### EXERCISE DIRECTIONS
Below are the records; return exactly the lines from the one with "wall art: none" through the final line, both included, minus any pictures.

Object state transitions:
%%

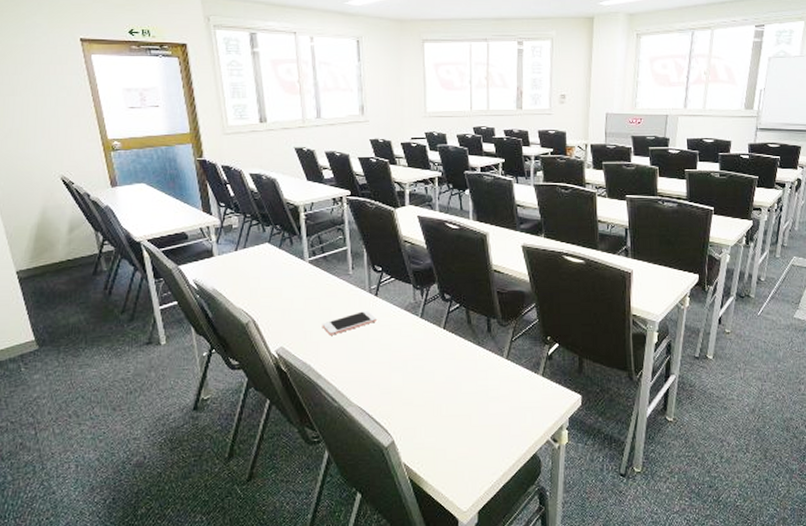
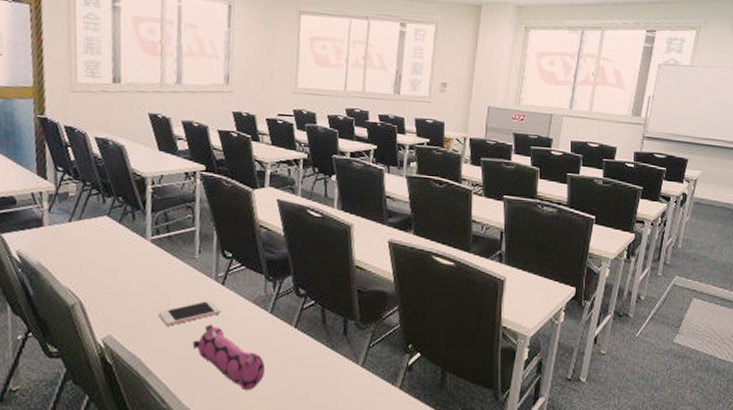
pencil case: none [355,330,421,387] -> present [192,323,266,391]

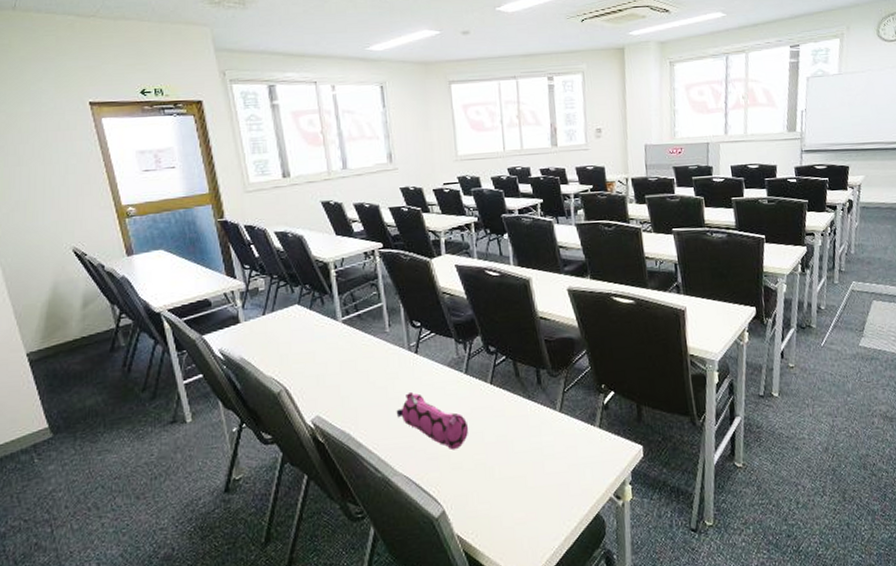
cell phone: present [158,300,222,326] -> none [360,369,419,400]

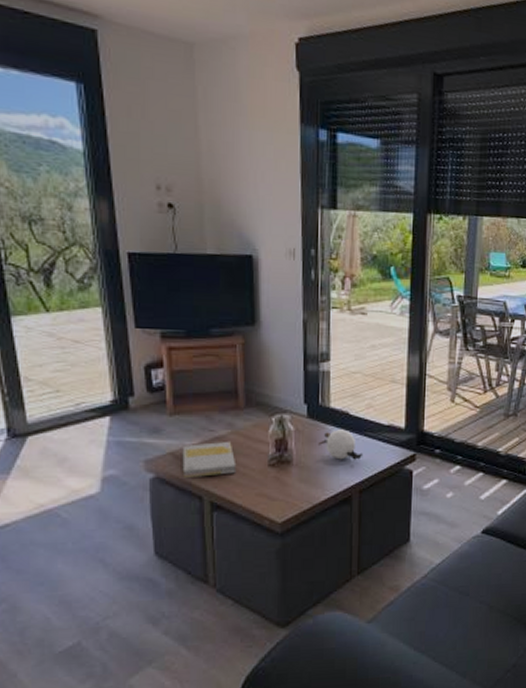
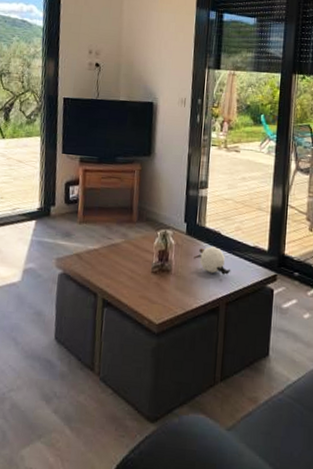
book: present [182,442,237,479] -> none [84,248,126,277]

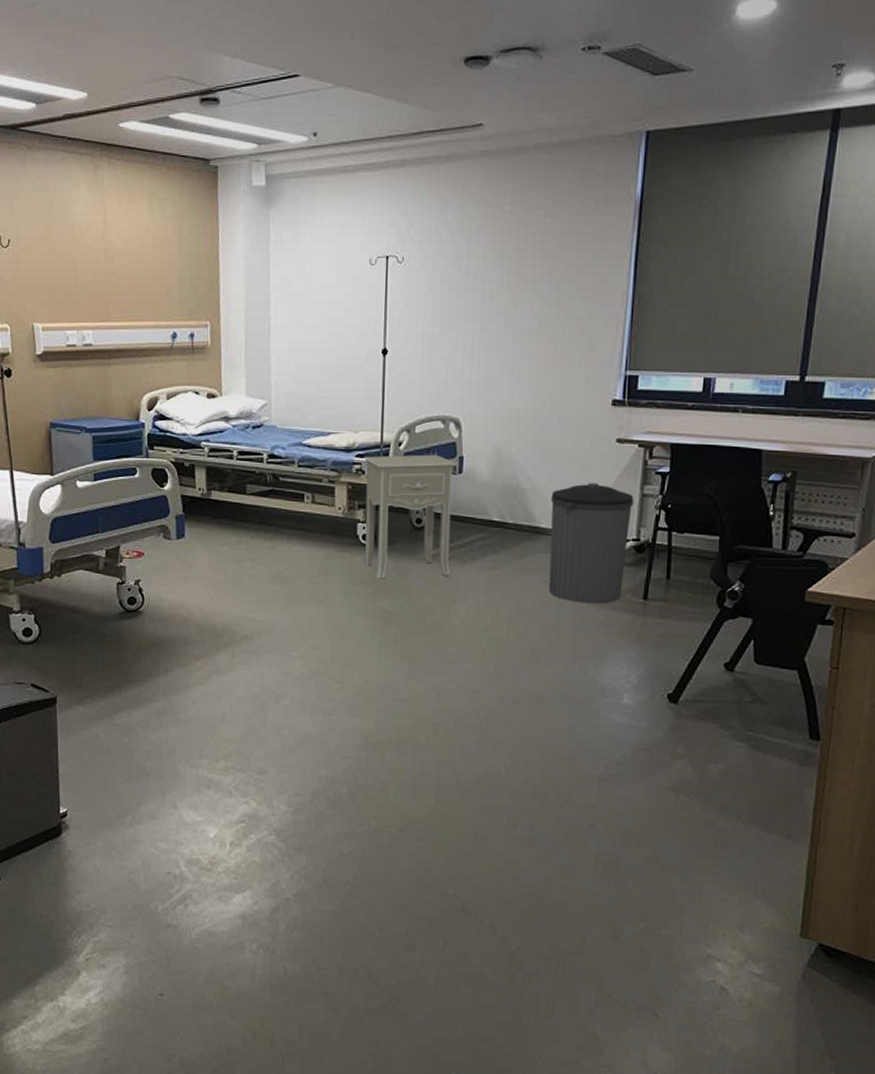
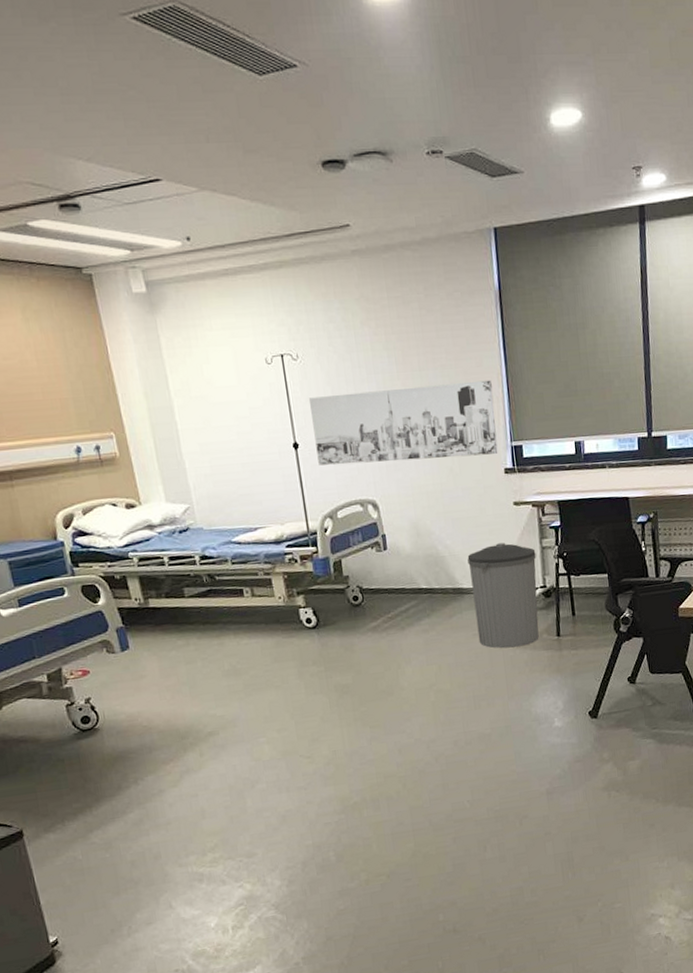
nightstand: present [363,454,457,579] -> none [293,535,392,657]
wall art: none [405,299,614,382] -> present [308,380,498,466]

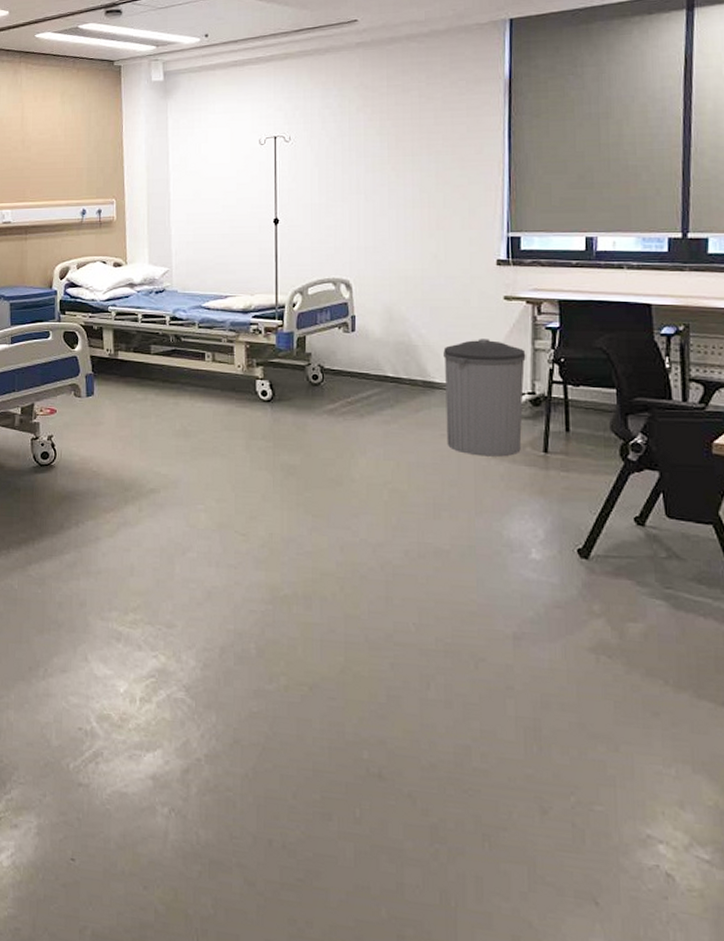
wall art: present [308,380,498,466] -> none [295,167,492,244]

%%

### EXPECTED ANSWER
wall art: none [405,299,614,382] -> present [308,380,498,466]

wall art: present [308,380,498,466] -> none [295,167,492,244]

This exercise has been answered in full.